Перед своим первым Рождеством в Америке Макс оказался на конференции в Нью-Йорке, где в сильном подпитии забрел в Гарлем. Там он встретил здоровенного громилу, необъятного, как стена, который попросил сорок долларов; не расслышав, Макс отсчитал сорок центов и ссыпал их в ладонь кинг-конга. Под Новый год он вернулся в Стэнфорд, пришел к Терехову в темных очках, плохо скрывавших кровоподтек, и сказал, что хочет в Москву. Декан ответил: «Если тебе так плохо – поезжай».
Максим уехал на четыре месяца, и Терехов сохранил за ним место и стипендию. Но в квартире над Битцевским парком его тень оказалась уже стертой. Он побился рыбой об лед, помаялся по комнатам знакомых в общаге. Смотрительница пускала его ночевать в Музей Земли, находившийся на последнем этаже шпиля МГУ. Он лежал на прорванном матрасе и смотрел, как уходит вверх чуть просвечивающий ребристый конус шпиля, как плывут низкие облака в ромбе окошка, как широко длится Москва, отсюда, с Воробьевых гор раскинувшаяся дальше горизонта…
В разумении Максима не помещалась катастрофа, поразившая его мать. Он не мог осознать, что вырос в семье, в которой никто никого не любил. Он точно знал про себя, что не любил. Но принимал это как должное: любая молодость жестока, ибо нацелена на расставание с настоящим.

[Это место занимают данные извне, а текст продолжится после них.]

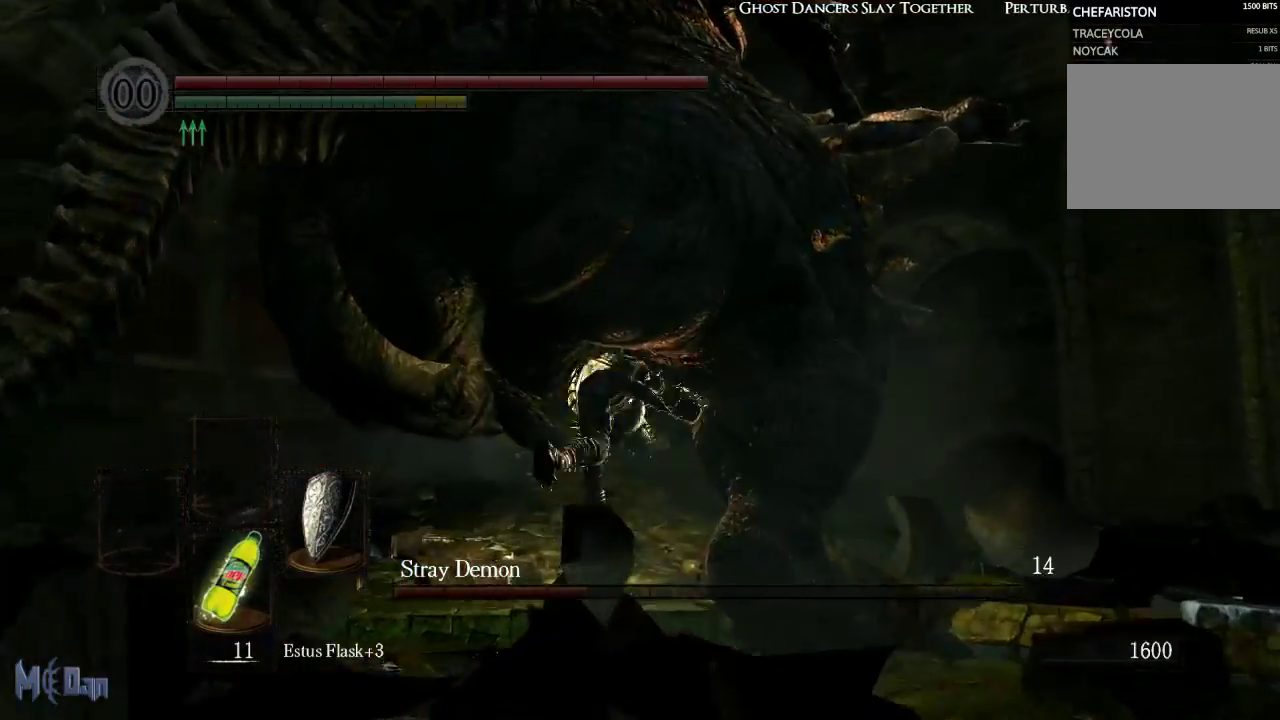
{"buttons": [], "left_stick": "left", "right_stick": "center", "events": [[150, "left_stick", "up-left"], [267, "left_stick", "left"]]}
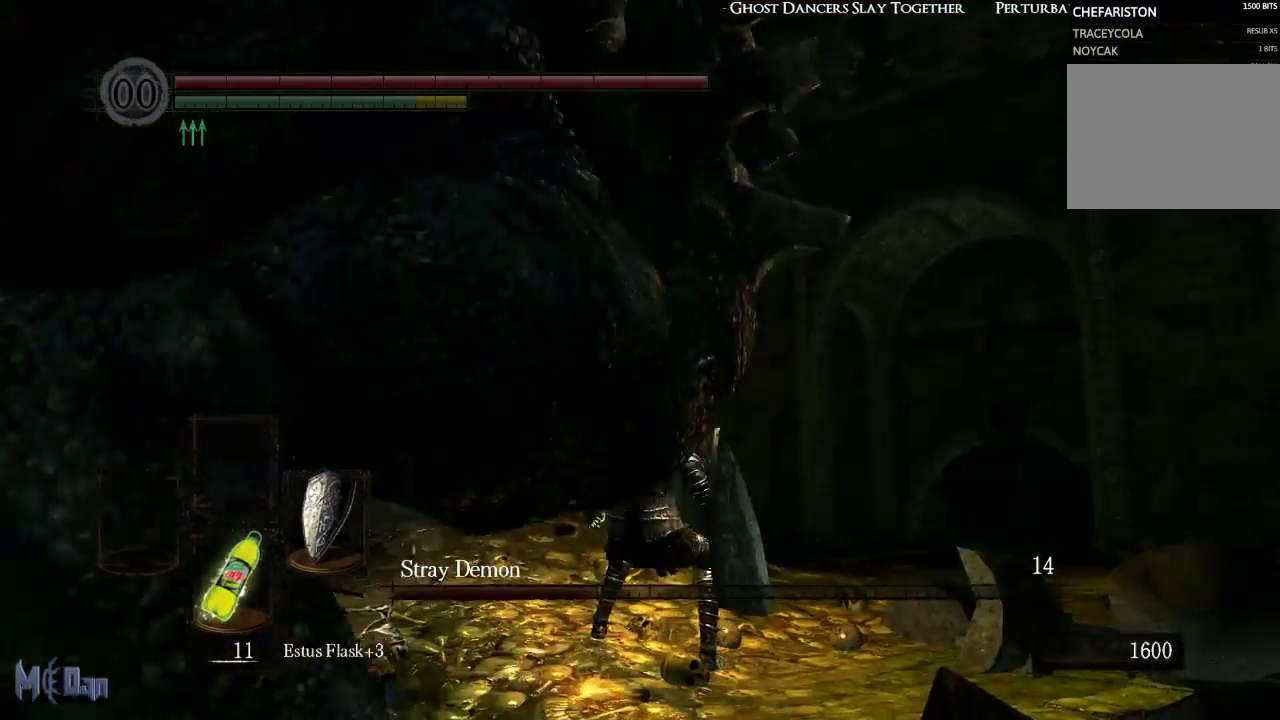
{"buttons": ["B"], "left_stick": "left", "right_stick": "center", "events": [[400, "B", "down"]]}
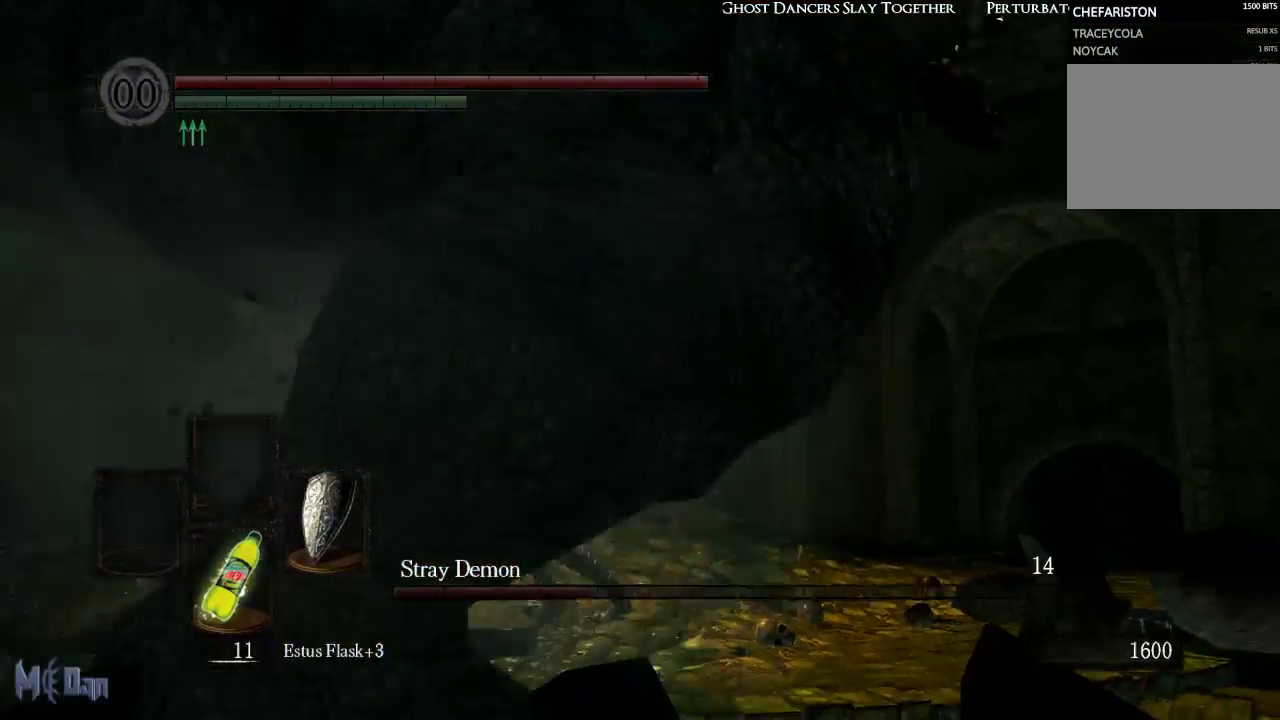
{"buttons": [], "left_stick": "left", "right_stick": "center", "events": [[17, "B", "up"], [333, "right_stick", "down-left"], [467, "right_stick", "center"]]}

Тогда, глядя на уходящее за горизонт Москвы солнце, он твердо решил, что станет хлопотать и вызволит в конце концов мать в Америку. Но навел справки, столкнулся с непробиваемыми когортами бюрократии и вскоре прекратил об этом думать.
Все то лето и половину осени он жил на рабочем месте, на кафедре, лихорадочно дописывая диссертацию. Терехов не сумел сохранить за ним жилье, и потому Максим спал в холле на кожаном диване-бегемоте, с которого, случалось, соскальзывал во сне на пол. Приходящие по утрам студенты уже привыкли к сонному виду, с каким он шел по коридору в туалет с зубной щеткой в руках. Терехов дал ему возможность спокойно закончить работу, и диссертация его молнией раскроила математическое небо. Отныне десять лет подряд дела его шли только в гору, очень крутую и очень высокую – может быть, одну из самых высоких гор на свете.
«Что ж? Дело сделано, вершина достигнута. Остальное – за историей. Больше у меня не хватит ни сил, ни здоровья, ни времени на что-либо подобное. А на меньшее – смешно и думать – не разменяюсь. Подводники и летчики-испытатели уходят на пенсию в тридцать пять лет. Вот и я вышел на пенсию. Преподавать не умею и ненавижу. Никому ничего не объяснишь. И не надо приводить счастливых примеров обратного. Фейнман только делал вид, что может что-то популяризировать. Все его учебники – сплошная видимость простоты, надувательство. Его лекцию о квантовой электродинамике для гуманитариев интеллект вообще не способен понять…
Остается только смотреть в потолок. Пойти снова в горы? Уныние не пускает. Так-с… хорошо-с. Ну а что мы думаем в целом? В целом мы думаем невеселые вещи. Мы думаем, что математика сейчас находится в невиданном со времен Пифагора кризисе. Наука долго интенсивно развивалась, было множество научных взрывов. На нынешнюю математику расходуются гигантские ресурсы: временные, людские и финансовые. Сложилась ситуация, когда время, которое человек должен затратить на то, чтобы только разобраться в постановке проблемы, – больше времени академического образования. Я не способен объяснить даже очень хорошему студенту последнего курса университета детали своей работы. Новым исследователям все труднее и труднее включиться в научный процесс. Если математика не повернется лицом к природным нуждам человека, то всего через десять лет ее в прежнем виде уже не будет.